I'll leave you to work out what the second bar would sound like. When you are done, play the short clip below and see if you got it:

 

In a nutshell, that is what musical notation is and how it looks and how you read it. Now don't get me wrong, I don't expect you to be able to sight read after a simple blog post, however hopefully there will be enough here that you can find your way around simple music (and, perhaps, to work out how to play it on an electric piano if you have one).

If you're up for it, try this (click the image for a notes hint (needs scripting)):

Example music

 

We are, unfortunately, still missing something. This something cannot be written, nor can it be described. This something is "spirit".

One of my favourite pieces of music is "Canon" by Johann Pachelbel. I have heard quite a number of renditions of this popular piece which have been...

Look, listen to this:

That is Canon as performed by the "Collegium Musicum de Paris" (pretentious Latin alert!) conducted by Roland Douatte. It is an old recording, what with being on a bizarre piece of spinning plastic that turned at a sedate 33rpm and contained an analogue representation of the music. If you're confused what this is, go ask your grandparents; and all us crusty-geezers with grey hair can smile smugly at the scratching trope that still turns up in rock, rap, pop music, and film sound effects to which you young'uns can no doubt recognise but have no idea as to the origins.
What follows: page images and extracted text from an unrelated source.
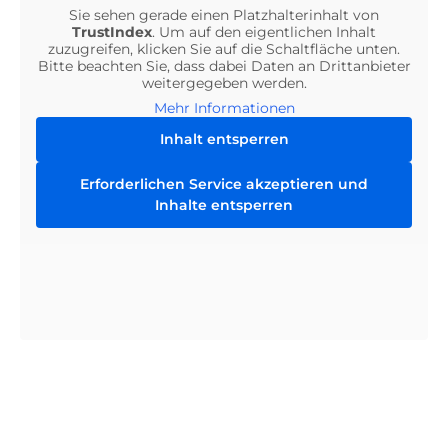
Sie sehen gerade einen Platzhalterinhalt von
TrustIndex
. Um auf den eigentlichen Inhalt
zuzugreifen, klicken Sie auf die Schaltfläche unten.
Bitte beachten Sie, dass dabei Daten an Drittanbieter
weitergegeben werden.
Mehr Informationen
Inhalt entsperren
Erforderlichen Service akzeptieren und
Inhalte entsperren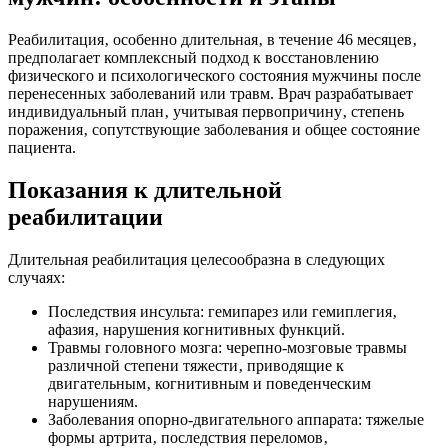
Реабилитация‚ особенно длительная‚ в течение 46 месяцев‚
предполагает комплексный подход к восстановлению
физического и психологического состояния мужчины после
перенесенных заболеваний или травм. Врач разрабатывает
индивидуальный план‚ учитывая первопричину‚ степень
поражения‚ сопутствующие заболевания и общее состояние
пациента.
Показания к длительной
реабилитации
Длительная реабилитация целесообразна в следующих
случаях:
Последствия инсульта: гемипарез или гемиплегия‚
афазия‚ нарушения когнитивных функций.
Травмы головного мозга: черепно-мозговые травмы
различной степени тяжести‚ приводящие к
двигательным‚ когнитивным и поведенческим
нарушениям.
Заболевания опорно-двигательного аппарата: тяжелые
формы артрита‚ последствия переломов‚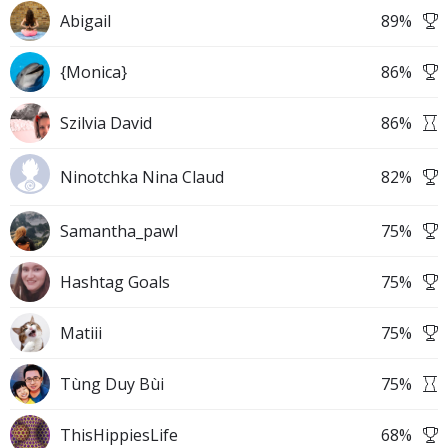
Abigail
89
%
{Monica}
86
%
Szilvia David
86
%
Ninotchka Nina Claud
82
%
Samantha_pawl
75
%
Hashtag Goals
75
%
Matiii
75
%
Tùng Duy Bùi
75
%
ThisHippiesLife
68
%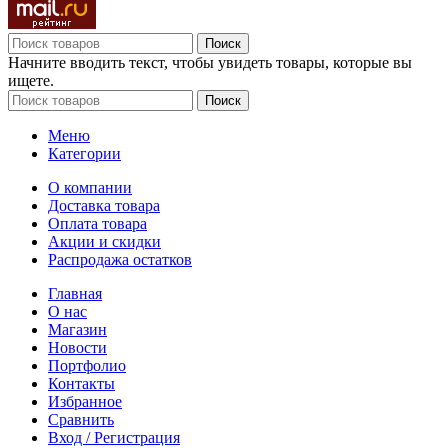
Поиск
Начните вводить текст, чтобы увидеть товары, которые вы
ищете.
Поиск
Меню
Категории
О компании
Доставка товара
Оплата товара
Акции и скидки
Распродажа остатков
Главная
О нас
Магазин
Новости
Портфолио
Контакты
Избранное
Сравнить
Вход / Регистрация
By now you should have heard the piece. It isn't good quality, but it is enough to tell you two things. The first thing, it is technically competent. It is well performed. Flawless, even.
It is also as insipid as hell. I have heard as much 'spirit' and emotion being emitted from a MIDI synth.
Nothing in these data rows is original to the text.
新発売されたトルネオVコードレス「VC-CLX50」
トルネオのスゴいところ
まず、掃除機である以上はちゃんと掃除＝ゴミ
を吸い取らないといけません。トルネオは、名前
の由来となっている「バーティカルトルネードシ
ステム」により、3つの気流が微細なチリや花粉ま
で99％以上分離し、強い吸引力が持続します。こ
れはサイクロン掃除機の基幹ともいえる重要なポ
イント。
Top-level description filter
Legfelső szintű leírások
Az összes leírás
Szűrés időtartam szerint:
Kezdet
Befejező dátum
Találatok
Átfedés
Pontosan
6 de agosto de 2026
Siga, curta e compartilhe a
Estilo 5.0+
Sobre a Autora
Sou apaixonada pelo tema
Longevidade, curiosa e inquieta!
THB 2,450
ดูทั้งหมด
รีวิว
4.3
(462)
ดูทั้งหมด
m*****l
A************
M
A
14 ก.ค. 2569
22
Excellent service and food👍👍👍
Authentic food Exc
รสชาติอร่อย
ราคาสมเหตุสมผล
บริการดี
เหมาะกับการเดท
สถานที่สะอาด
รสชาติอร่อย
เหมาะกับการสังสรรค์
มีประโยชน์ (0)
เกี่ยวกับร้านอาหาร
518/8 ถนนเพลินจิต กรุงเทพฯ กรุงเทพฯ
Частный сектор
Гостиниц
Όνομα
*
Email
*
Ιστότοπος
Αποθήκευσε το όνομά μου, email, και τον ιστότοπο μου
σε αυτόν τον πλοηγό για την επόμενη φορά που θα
Now listen to the rendition by the English Chamber Orchestra on the Best of Classics CD. This might be hated by some as it is not 100% true to the original version, however they have modified it to provide life, spirit, and emotion. When it kicks into high gear at 1m45s is a lovely thing. In fact, I would say this entire version is lovely. Don't ask me about the odd backdrop - I'd have been inclined to spoof Test Card F or something. ☺

Having listened to both, as I hope you have, you'll find it hard to believe they're both supposed to be the same piece. The Paris one is note for note correct but isn't lively. The English Chamber Orchestra version is not note for note correct but is a piece I want to listen to.
[if you are interested, YouTube has plenty of good, correct, but essentially lifeless renditions - try a few!]

 

To give you an example for how playing incorrectly can be beneficial, listen to Nodame (live action; Juri Ueno is very cute, né?) giving her rendition of Beethoven's 7th Symphony:

As Chiaki observes, she's "sloppy" but the result is amazing (sugoi!), it is a lively and engaging performance.
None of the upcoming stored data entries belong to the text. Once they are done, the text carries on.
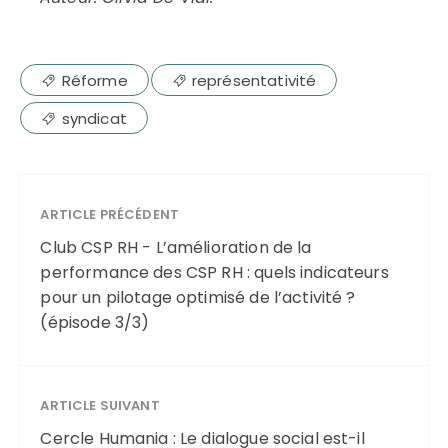
Réforme
représentativité
syndicat
ARTICLE PRÉCÉDENT
Club CSP RH - L’amélioration de la
performance des CSP RH : quels indicateurs
pour un pilotage optimisé de l’activité ?
(épisode 3/3)
ARTICLE SUIVANT
Cercle Humania : Le dialogue social est-il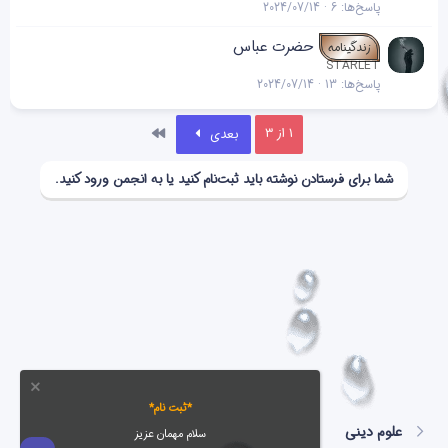
پاسخ‌ها
6
2024/07/14
حضرت عباس
زندگینامه
STARLET
پاسخ‌ها
13
2024/07/14
آخر
1 از 3
بعدی
شما برای فرستادن نوشته باید ثبت‌نام کنید یا به انجمن ورود کنید.
*ثبت نام*
علوم دینی
سلام مهمان عزیز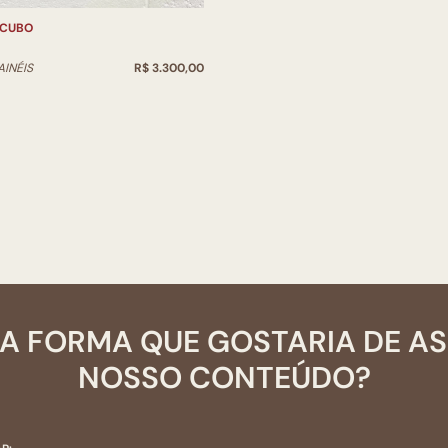
 CUBO
AINÉIS
R$ 3.300,00
A FORMA QUE GOSTARIA DE A
NOSSO CONTEÚDO?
Finally, just because it is really really awesome, here's Nodame and co giving their....unique....rendition of Gershwin's Rhapsody in Blue:

 

If you like that sort of thing and you aren't fazed by subtitles, then you might enjoy Nodame Cantabile. It is a TV series (11 hour long parts plus a four-hour special), followed by two films.
If that sounds like way too much to take on, the same girl turns up a few years earlier in a film that I would recommend to you - スウィングガールズ or Swing Girls. It runs for 1h45 and it is on YouTube.